## The input:
* * * *
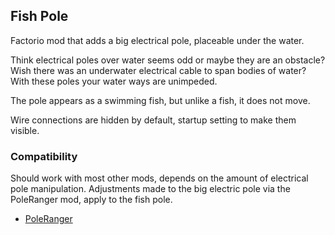 ## Fish Pole

Factorio mod that adds a big electrical pole, placeable under the water.

Think electrical poles over water seems odd or maybe they are an obstacle?
Wish there was an underwater electrical cable to span bodies of water?
With these poles your water ways are unimpeded.

The pole appears as a swimming fish, but unlike a fish, it does not move.

Wire connections are hidden by default, startup setting to make them visible.

### Compatibility
Should work with most other mods, depends on the amount of electrical pole manipulation.
Adjustments made to the big electric pole via the PoleRanger mod, apply to the fish pole.

* [PoleRanger](https://mods.factorio.com/mod/PoleRanger)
* * * *
After locating the line with "With these poles" above, return that line and every later line through the one with "Should work with", word for word and with nothing else.

## Task result:
With these poles your water ways are unimpeded.

The pole appears as a swimming fish, but unlike a fish, it does not move.

Wire connections are hidden by default, startup setting to make them visible.

### Compatibility
Should work with most other mods, depends on the amount of electrical pole manipulation.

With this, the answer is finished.